Rencontre amoureuse

Un témoignage de Anonyme 1,
né(e) le 31 mars 1925
Mémoire recueillie à

Comment avez-vous rencontré votre mari?

Je m’occupais de la presse, c’est-à-dire des journaux à distribuer à l’église. Le dimanche je poussais les garçons à faire la distribution. J’aimais bien pousser les gens à faire quelque chose.

(Elle explique) Il y avait des églises et on formait des petits groupes. Par exemple, il y avait un père de famille qui devait, tous les dimanches, distribuer les journaux.

Je l’ai rencontré car il rentrait d’Algérie et on faisait une exposition de presse.

Et lui est tombé dans le panneau!

J’ai dû l’dire aux garçons (qui travaillaient avec elle) parce qu’en passant ils me regardaient avec des yeux tout ronds.

Il n’y avait pas d’arrières pensées. Mais avec l’ivresse de le retrouver chaque fois là-dedans quoi. Puis il a dit: «est-ce que vous venez à la réunion cette semaine?».

Moi j’y allais pas mais je lui proposais quand même parce qu’il y avait une réunion à faire à Paris, mais je ne lui ai pas dit que j’y allais pas donc il était déçu. Moi je travaillais.

Donc il a été à Paris et puis alors après il est rentré dans l’équipe. Et puis chacun avait son dimanche pour aller travailler.

Alors chacun faisait de son côté, c’était sympathique comme tout. Puis un beau jour il s’est accroché à moi.

Une fois il m’a dit: «Voulez-vous être ma femme?»

Ah oui, ça c’était net! Au bout d’un certain nombre de temps hein!

Moi j’étais attirée vers lui mais je me disais: «j’ai 10 ans de plus que lui, l’écart est trop grand ça peut pas aller quoi.»
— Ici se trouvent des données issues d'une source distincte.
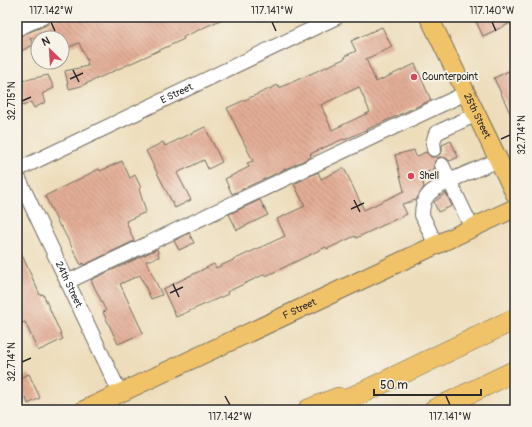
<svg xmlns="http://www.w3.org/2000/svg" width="532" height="427" viewBox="0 0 532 427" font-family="Pangolin,sans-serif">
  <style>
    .building { fill: url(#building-back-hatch); fill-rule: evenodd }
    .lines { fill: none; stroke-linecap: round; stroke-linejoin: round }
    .minor-casing { stroke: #6f695d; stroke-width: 16 }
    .major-casing { stroke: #6f695d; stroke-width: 20 }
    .highway-casing { stroke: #6f695d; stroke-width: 22 }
    .minor { stroke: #fff; stroke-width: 14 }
    .major { stroke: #f1c369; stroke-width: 18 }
    .highway { stroke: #f1c369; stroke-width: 21 }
    .ticks { fill: none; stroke: #2b2b2b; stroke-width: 1.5 }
    .poi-dot { fill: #d1495b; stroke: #f7f3e8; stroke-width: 1.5 }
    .labels { text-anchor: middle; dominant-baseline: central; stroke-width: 3.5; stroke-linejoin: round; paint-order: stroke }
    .poi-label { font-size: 10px; fill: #2b2b2b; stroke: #f7f3e8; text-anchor: start }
    .street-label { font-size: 10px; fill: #2b2b2b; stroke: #f7f3e8 }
    .neatline { fill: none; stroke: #2b2b2b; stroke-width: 1.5 }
    .ticks-label { font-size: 10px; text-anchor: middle; fill: #2b2b2b }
  </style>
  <defs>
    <pattern id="building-back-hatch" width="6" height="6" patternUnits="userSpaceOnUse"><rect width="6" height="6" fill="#e3ad96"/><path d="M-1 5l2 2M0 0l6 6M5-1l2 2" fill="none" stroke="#b88d7b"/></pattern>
  </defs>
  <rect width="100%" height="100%" fill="#f7f3e8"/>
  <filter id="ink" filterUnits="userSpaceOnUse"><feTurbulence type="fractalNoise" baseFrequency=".025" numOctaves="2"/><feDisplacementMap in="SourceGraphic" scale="8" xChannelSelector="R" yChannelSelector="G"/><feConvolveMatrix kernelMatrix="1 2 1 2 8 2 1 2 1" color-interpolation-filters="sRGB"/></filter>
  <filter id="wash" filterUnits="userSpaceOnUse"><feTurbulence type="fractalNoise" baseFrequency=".012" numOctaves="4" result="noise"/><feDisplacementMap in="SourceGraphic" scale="16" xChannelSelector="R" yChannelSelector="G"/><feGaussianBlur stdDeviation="0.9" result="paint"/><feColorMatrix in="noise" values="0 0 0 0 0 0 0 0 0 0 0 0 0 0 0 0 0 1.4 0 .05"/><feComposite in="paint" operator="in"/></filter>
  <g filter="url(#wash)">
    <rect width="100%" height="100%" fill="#edddbb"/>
    <g id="blocks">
      <path class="building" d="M59 17H227L183 37 184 39 81 86 69 89 65 71 88 66 87 63H88L79 43 62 50V38H30L33 45 17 53V37L47 25 50 21Z
        M474 17H515V21L483 36Z
        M382 27 392 47 366 59 376 82 415 64 431 100 344 140 343 139 310 154 311 157 232 194 225 179 249 167 247 163 253 161 227 108 278 85 279 88 346 58 345 56 356 51 351 41ZM359 87 370 112 332 130 321 105Z
        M515 68V124L494 78Z
        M48 75 54 88 42 94 46 102 34 108 31 102 23 106 17 94V82Z
        M205 127 222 162 208 169 204 160 177 173 191 200 175 208 146 151 163 142 165 146Z
        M451 141 458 157 450 161 446 158 439 157 435 161 434 165V169L421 175 424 187 416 200 402 204 407 214 356 238 355 236 327 249 326 247 266 276 265 274 227 292 228 294 176 317 163 289 214 264 216 268 285 236 277 219 305 206 294 184 318 172 321 179 344 168 364 210 404 191 395 155 414 150 416 157 426 152 431 157H436L442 152V145Z
        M122 161 130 178 135 175 141 188 139 189 146 212 126 221 134 241 84 265 83 263 81 265 61 226 60 227 45 196 99 169 100 171Z
        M446 193 452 206 438 212 434 202Z
        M260 200 268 215 237 230 229 214Z
        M189 233 194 243 179 250 174 241Z
        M17 244 40 295 43 294 63 339 38 351 25 322 17 325Z
        M157 249 159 257 146 261 162 295 151 299 140 275 120 284 143 333 118 344 103 312 106 311 91 280Z
        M29 374 40 398 28 404 26 398 17 402V379Z"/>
    </g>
  </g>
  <g filter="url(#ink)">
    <use href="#blocks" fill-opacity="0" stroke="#6f695d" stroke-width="1"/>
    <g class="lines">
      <defs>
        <g id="minor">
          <path d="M17 29 43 17"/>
          <path d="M434 149 433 143 436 133 477 114"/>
          <path d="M442 165 472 228"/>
          <path id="s1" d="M17 170 337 17"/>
          <path id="s2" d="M17 175 120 393"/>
          <path d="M436 245 422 215C422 208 424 199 429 194 439 183 483 167 499 160"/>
          <path d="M67 282 466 93"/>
        </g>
        <g id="major">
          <path id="s3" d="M429 17 515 194"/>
          <path id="s4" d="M84 410 515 208"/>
        </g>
        <path id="highway" d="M308 410 338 398
          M326 410 515 319
          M434 410 515 371"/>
      </defs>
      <use href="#minor" class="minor-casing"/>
      <use href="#major" class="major-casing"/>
      <use href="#highway" class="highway-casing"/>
      <use href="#minor" class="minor"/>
      <use href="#major" class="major"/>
      <use href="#highway" class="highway"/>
    </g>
  </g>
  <path class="ticks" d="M51 22 55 31M272 22 276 31M492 22 496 31M73 70 79 82M70 79 83 73M22 101 31 97M501 139 510 135M354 200 360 212M351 209 364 203M173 284 179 297M170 293 183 287M22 362 31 358M225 396 230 405M446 396 450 405"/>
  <g class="poi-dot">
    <circle cx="414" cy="77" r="4"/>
    <circle cx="411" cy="176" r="4"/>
  </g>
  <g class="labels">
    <g class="poi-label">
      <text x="422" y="77">Counterpoint</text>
      <text x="419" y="176">Shell</text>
    </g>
    <g class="street-label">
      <text stroke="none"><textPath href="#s1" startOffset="177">E Street</textPath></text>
      <text stroke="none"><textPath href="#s3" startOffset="110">25th Street</textPath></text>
      <text stroke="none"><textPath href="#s2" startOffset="121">24th Street</textPath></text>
      <text stroke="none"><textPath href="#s4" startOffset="238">F Street</textPath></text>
    </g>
  </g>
  <rect width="532" height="427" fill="none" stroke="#f7f3e8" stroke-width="44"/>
  <g transform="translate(50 50) rotate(335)"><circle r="19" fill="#f7f3e8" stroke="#a5a39c"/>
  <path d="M0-3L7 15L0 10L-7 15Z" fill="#d1495b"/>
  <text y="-6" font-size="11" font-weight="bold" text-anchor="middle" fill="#2b2b2b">N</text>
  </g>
  <path d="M374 389v6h107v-6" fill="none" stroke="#2b2b2b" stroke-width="2"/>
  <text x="380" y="389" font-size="12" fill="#2b2b2b" stroke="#f7f3e8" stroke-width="3" paint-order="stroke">50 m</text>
  <rect x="22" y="22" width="488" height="383" class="neatline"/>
  <g class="ticks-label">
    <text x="51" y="14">117.142°W</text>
    <text x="272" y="14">117.141°W</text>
    <text x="492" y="14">117.140°W</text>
    <text transform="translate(11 101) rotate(-90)" y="4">32.715°N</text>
    <text transform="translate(521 135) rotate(-90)" y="4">32.714°N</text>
    <text transform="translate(11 362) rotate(-90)" y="4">32.714°N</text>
    <text x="230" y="420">117.142°W</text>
    <text x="450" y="420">117.141°W</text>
  </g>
</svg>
On était assez réservés. Quand on avait un rendez-vous, c’était à la maison, même pas un café non, non, c’était sérieux.

Mais on avait été à des réunions ensemble.

Au fond ça s’est décidé parce que… il a dit: «voulez-vous être ma femme?» J’ai pas dit «non merci», j’ai dit: «c’est impossible».

C’est impossible oui, quand on a les yeux en face des trous quoi. J’étais prête à lâcher.

Ça, c’était impossible de ne pas l’aimer parce qu’il avait beaucoup de tonus, il m’a dit: « ça vous fait rien de faire souffrir un homme?» Et il a tourné les talons, il est devenu vert et il est parti.

Il était en colère, alors j’ai été voir sa mère. J’suis partie voir sa mère expliquer la chose, j’ai dit: «est-ce que vous pouvez persuader votre fils que ce n’est pas une bonne chose si c’est possible?» Elle a rien dit, elle était très judicieuse… Mais son père il ne voulait pas.

Il tournait les talons quand il me voyait et même longtemps après, quand on était marié. C’est-à-dire que mon beau père s’était marié dans les mêmes conditions avec une jeune fille qui était plus âgée mais qui était malade, elle est morte au bout d’un an de mariage alors il voulait sans doute pas la même chose pour son fils.

On allait aussi à des retraites de temps en temps. Des moments de prières où on priait longtemps, on réfléchissait quoi.

Le curé qui mariait les gens, il avait essayé de dégouter mon mari. Il a dit: «vous voyez pas quand elle aura tel âge et vous tel âge comment vous serez tous les deux?». Il a dit: «vous, vous êtes grande et lui, il est petit». Il a essayé de le dégouter parce que moi je lui avais dit de voir un psychologue pour voir clair quoi, pour le dégouter un petit peu aussi. Rien n’y fait alors il a dit: «bon bin mariez-vous!».

Et puis une fois que j’ai dit oui et bin c’était oui. J’ai été longtemps à dire non.

Oh ça traine jamais chez nous! L’ensemble faut bien compter 3 mois.

Faut savoir ce qu’on veut. Après une fois que j’ai dit oui et bin c’était oui, je suis jamais revenue sur ma décision.

Aucun remord ! On a eu des difficultés, mon mari était courageux, très ingénieux. C’était un créateur.